Merwane B et Rémi Boyes : un 30-30 qui détonne !
Cet été, les 30-30 sont nombreux ! La scène du Bordel Club accueillait ainsi Merwane B et Rémi Boyes pour 30 minutes de blagues chacun. Retour sur une soirée au Théâtre Montmartre Galabru avec deux humoristes aux parcours distincts !
Divertir l’œil aguerri : tout un programme !
Plus on voit du stand-up, plus on élève son exigence. Il est difficile de retrouver l’insouciance des débuts, surtout quand on entend la même blague pour la 600e fois. De quoi pourrais-je parler à présent ? J’ai parfois l’impression d’avoir fait le tour. Or, je prends moins le temps de prendre une place, désactiver le mode analyse scénique et rire. L’emploi du temps dépasse le calendrier éditorial, et l’instinct reprend le dessus.
Pour le 21 juillet, soit une semaine après mon retour de vacances, j’ai choisi de passer mon samedi soir avec Merwane B et Rémi Boyes. J’avoue avoir une préférence très forte pour le second, même si Merwane s’améliore. La première fois que j’ai vu Merwane jouer, c’était en première partie de Joseph Roussin. Il tremblait, avait des difficultés à articuler ; il avait l’air agité.

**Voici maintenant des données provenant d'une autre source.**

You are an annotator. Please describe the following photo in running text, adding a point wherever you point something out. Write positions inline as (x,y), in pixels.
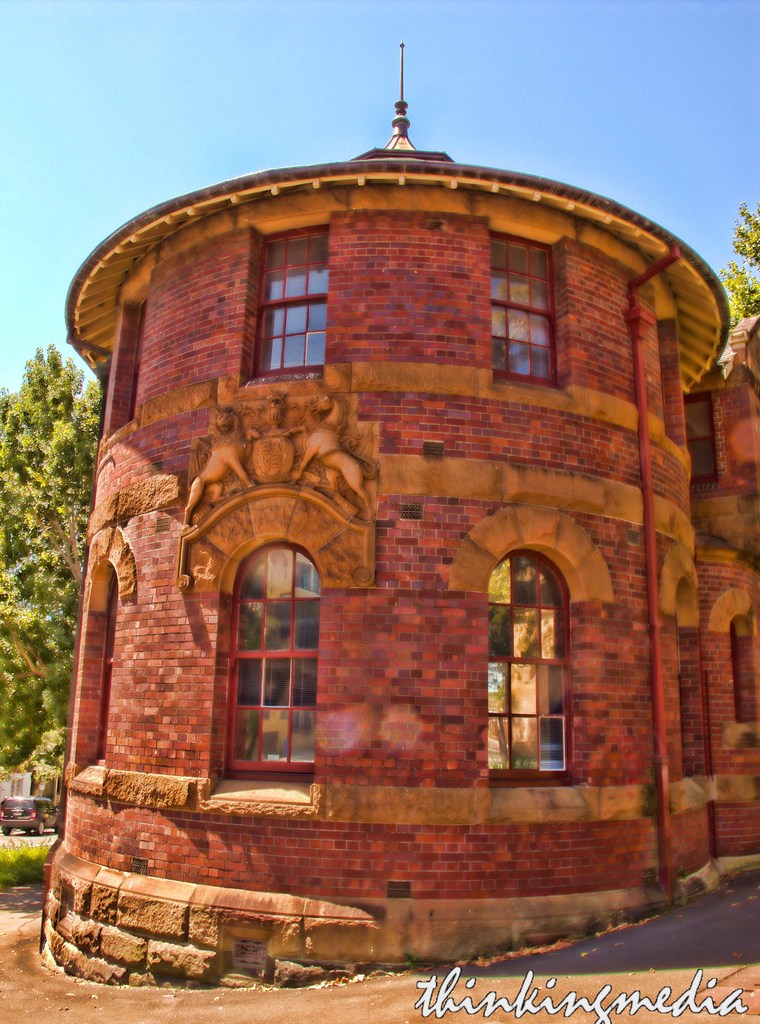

Merwane Benlazar : sur la bonne voie
L’inexpérience de Merwane l’amène à débuter le 30-30. Il jouera finalement 48 minutes. Aujourd’hui, il ne tremble plus et il mise sur un regain d’énergie proche du rupteur. Je le trouve excellent dans les interactions et les improvisations associées. Merwane a l’esprit vif. Il a envie de faire du storytelling et il s’accroche. Je respecte cela. Quand il aura le déclic, il deviendra vraiment bon.
Un autre aspect le rend attachant. Il ne triche pas, il ne lâche rien. Sur le même laps de temps, dans un comedy club concurrent, d’autres humoristes abusent complètement de la crédulité du public. Je me suis retrouvée par hasard au Labo du rire du Paname Art Café. En voyant Younes Depardieu, je me réjouissais de voir un habitué de la scène sur ce plateau de débutants. Pour resituer, c’était l’un des membres du duo Younes et Bambi. Le Jamel Comedy Club était leur terrain de jeu, la zone de confort qui leur a donné de la bouteille. Sauf qu’aujourd’hui, il se lance seul. Et il abuse : téléphone à la main, il lit toutes ses blagues, les yeux fixés sur l’écran. Il regarde ses amis davantage que le public. D’ailleurs, ce public, il lui fait croire que c’est sa première scène seul. Sauf que moi, je l’ai vu il y a quelques mois au Private Joke avec la même astuce pour gagner le public ! Et le lendemain, il se retrouve programmé un samedi à 22h30 au même Paname Art Café…
Tout ça pour vous dire que l’humilité de Merwane vaut bien quelques lacunes d’expérience. Je lui accorde sans hésiter ma clémence et lui souhaite de tracer son chemin.
Rémi Boyes : du stand-up de haut niveau
Chaque apparition de Rémi Boyes sur scène est un moment de plaisir. Comme d’autres, il donne envie de le revoir. Haroun dit qu’il faut créer un manque pour attirer le public dans sa salle. Rémi sait se rendre indispensable, c’est peut-être sa plus grande force. Sa décontraction et son côté jovial mettent directement le public à l’aise. Il y a de l’insouciance dans son jeu, et beaucoup de travail derrière. Ses sujets ne sont pas vraiment originaux, mais il les fait vivre avec beaucoup de talent.
Comme il nous le confiait l’an dernier, il essaie d’avoir l’air à l’aise comme dans une conversation de la vie de tous les jours. Autant vous dire que ça marche ! J’attendais avec impatience sa doublade avec Joseph Roussin le mercredi suivant. Il fait partie de ma génération préférée d’humoristes, ceux qui ont commencé en 2014 ou 2015. Ce parti-pris est totalement lié à mes premiers comedy clubs.
Fin 2016, ces humoristes-là étaient suffisamment rodés en plateau pour me sembler totalement pertinents. Je suis attachée à cette génération-là pour une bonne décennie. Malgré tout, je pense que le facteur temporel n’est pas le seul. On a vraiment une excellente génération qui me donne envie de continuer à en parler, pour que vous ayez envie de les voir le plus possible.